Por mais estranho que pareça, ela continua, esse cosplay não é tão diferente daquele feito pelo Village People que, com ironia, fetichiza profissões e modos de vida supostamente másculos ao vestir roupas como de policial, soldado, cowboy, indígena americano estereotipado, trabalhador da construção civil e motociclista, argumenta o professor.
Todas essas, diz Saris, são "imagens ainda admiradas da masculinidade americana".
'Hino gay'?
Essas explicações, no entanto, não tornam a ligação entre a música e o político conservador menos intrigante.
Jingles de campanha eleitoral tendem a ser sobre patriotismo, liberdade e esperança — não sobre passar um tempo com os "brothers" quando você está sem dinheiro.
Trump não tem, contudo, muitas opções de músicas para escolher. A lista de artistas que reclamaram do uso de canções em comícios ou chegaram a acionar advogados para que enviassem-lhe notificações judiciais é enorme e inclui Beyoncé, Rihanna, Celine Dion, REM, Aerosmith e Jack White.
Neste último caso, quando Trump tentou usar a música Seven Nation Army, da banda The White Stripes, em um comício, White, que é o vocalista e guittarista, mandou um recado no Instagram.
"Nem pensem em usar minha música, seus fascistas.
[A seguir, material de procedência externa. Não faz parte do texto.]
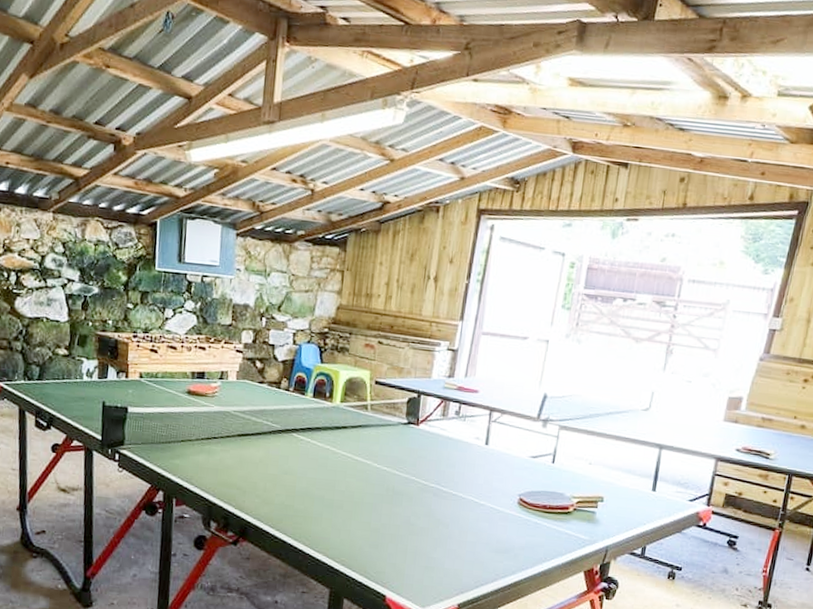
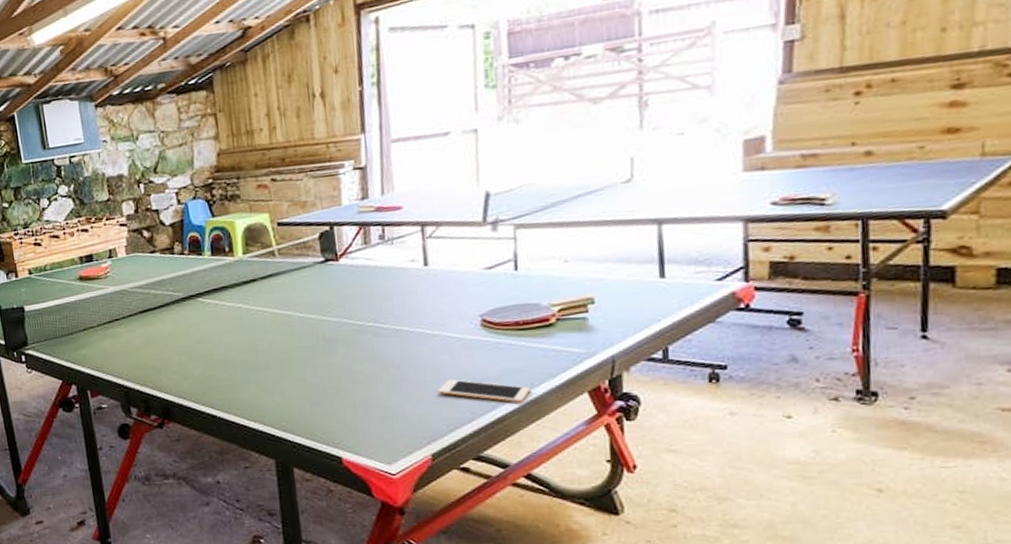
cell phone: none [474,544,544,572] -> present [438,379,531,403]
Vão receber um processo dos meus advogados (para somar aos outros 5 mil que vocês já têm)."
Desde então os trumpistas pararam de usar a música e a banda desistiu do processo.
Estranhamente, outro nome nessa lista é Victor Willis, do Village People.
Em junho de 2020, ele anunciou que não queria mais que Trump tocasse suas músicas e, em 2023, enviou um mandado judicial para que elas não fossem tocadas depois que um grupo vestido como Village People foi visto se apresentando em Mar-a-Lago.
Mais recentemente, contudo, Willis mudou de ideia.
"Os benefícios financeiros foram ótimos", ele escreveu no Facebook em dezembro. "Estima-se que YMCA arrecade vários milhões de dólares. Portanto, estou feliz por permitir que o presidente eleito continuasse a usar YMCA. E agradeço a ele por escolher usar minha música."
Aliás, Willis também afirmou no post que a letra não foi escrita para ter duplo sentido e que que sua esposa iria processar qualquer veículo de notícias que descrevesse o YMCA como um hino gay.
Ainda confuso com a visão de um presidente eleito de 78 anos dançando ao som de uma música pop com as palavras "young man" (homem jovem)?
Bem, pode ser que causar essa confusão seja intencional.
Uma coisa que diverte os apoiadores de Donald Trump é que ele não se encaixa perfeitamente em uma categoria.
"As seleções musicais de Trump nos dizem muito sobre ele", diz o professor James Garratt, autor do livro Music and Politics: A Critical Introduction ("Música e política: uma introdução crítica", em tradução literal, sem edição no Brasil).
"E, diferentemente de outros políticos, ele não parece se importar se suas escolhas (normalmente pessoais) parecem caóticas, aleatórias ou ideologicamente inconsistentes", acrescenta.
"Afinal, ele mudou repetidamente suas alianças políticas, e sua playlist também oscila ecleticamente. Não acho que ele esteja pregando uma peça nos progressistas ao usar músicas como YMCA. Muito pelo contrário, estamos vendo o autêntico Trump em toda sua confusão."